Top of EXTRACT TO READ

One thing the current release of Vorbis does not have is channel coupling (like mid-side stereo, although we'll be doing it differently). Beta 1 and beta 2 actually include multiple totally separate channels. The fact that we equal and better mp3's quality missing this huge piece is exciting. Mid/side stereo in mp3 drops the final bitrate of a stereo stream by 30-50kbps. To get a real comparison of Vorbis vs. mp3, compare mono streams or force the mp3 encoder not to use joint/intensity stereo (eg, -m m in LAME 3.84). Vorbis at 56kbps mono beats mp3 at 80kbps. At equal bitrate there's no comparison at all.
Slashdot:For those just tuning in, what's the project all about, and how did it get started?

Bottom of EXTRACT TO READ

PROBLEMS TO WORK ON:
#1 Decide whether each statement agrees with the Vorbis passage. For each, answer yes or no and quote the words from the passage that decide it.
(a) The current release of Vorbis includes channel coupling.
(b) Mid/side stereo in mp3 lowers the final bitrate of a stereo stream by 30-50kbps.
(c) Mp3 at 80kbps beats Vorbis at 56kbps mono.
#2 Copy the stretch of the Vorbis passage from "One thing the" through "comparison at all." word for word.

Top of DATA EXCERPTS

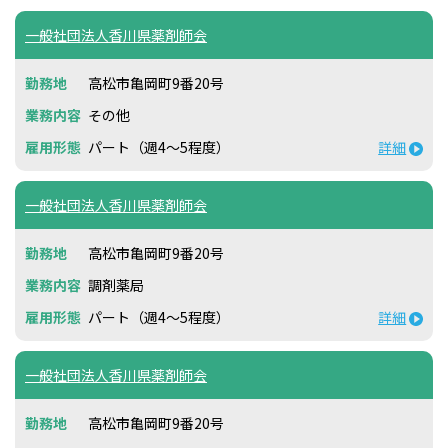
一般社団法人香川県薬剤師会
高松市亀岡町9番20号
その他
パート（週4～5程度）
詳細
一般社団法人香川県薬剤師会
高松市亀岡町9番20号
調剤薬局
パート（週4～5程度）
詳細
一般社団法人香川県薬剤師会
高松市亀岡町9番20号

Bottom of DATA EXCERPTS
Top of DATA EXCERPTS

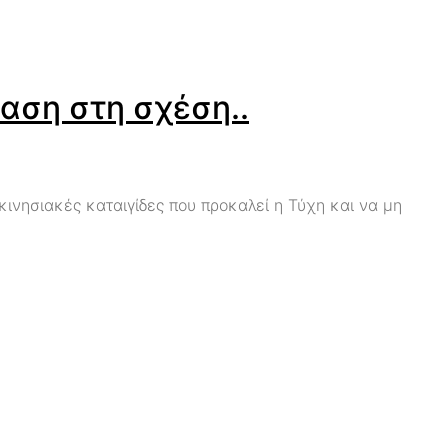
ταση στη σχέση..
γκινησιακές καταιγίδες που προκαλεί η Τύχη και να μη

Bottom of DATA EXCERPTS
Top of DATA EXCERPTS

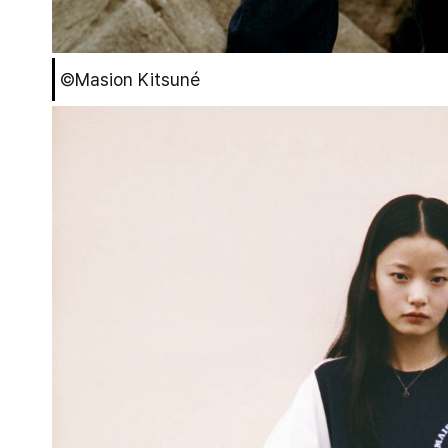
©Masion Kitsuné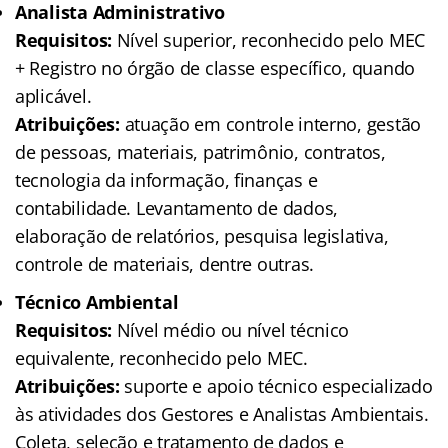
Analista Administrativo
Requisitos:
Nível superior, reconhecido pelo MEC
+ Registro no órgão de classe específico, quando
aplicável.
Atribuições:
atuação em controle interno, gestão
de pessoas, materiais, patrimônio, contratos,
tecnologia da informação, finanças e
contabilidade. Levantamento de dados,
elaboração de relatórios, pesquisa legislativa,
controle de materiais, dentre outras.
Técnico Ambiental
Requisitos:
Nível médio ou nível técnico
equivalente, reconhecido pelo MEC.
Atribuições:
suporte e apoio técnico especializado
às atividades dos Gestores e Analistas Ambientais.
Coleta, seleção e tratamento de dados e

Bottom of DATA EXCERPTS

WRITTEN RESPONSES:
#1
(a) No: "One thing the current release of Vorbis does not have is channel coupling"
(b) Yes: "Mid/side stereo in mp3 drops the final bitrate of a stereo stream by 30-50kbps."
(c) No: "Vorbis at 56kbps mono beats mp3 at 80kbps."

#2
One thing the current release of Vorbis does not have is channel coupling (like mid-side stereo, although we'll be doing it differently). Beta 1 and beta 2 actually include multiple totally separate channels. The fact that we equal and better mp3's quality missing this huge piece is exciting. Mid/side stereo in mp3 drops the final bitrate of a stereo stream by 30-50kbps. To get a real comparison of Vorbis vs. mp3, compare mono streams or force the mp3 encoder not to use joint/intensity stereo (eg, -m m in LAME 3.84). Vorbis at 56kbps mono beats mp3 at 80kbps. At equal bitrate there's no comparison at all.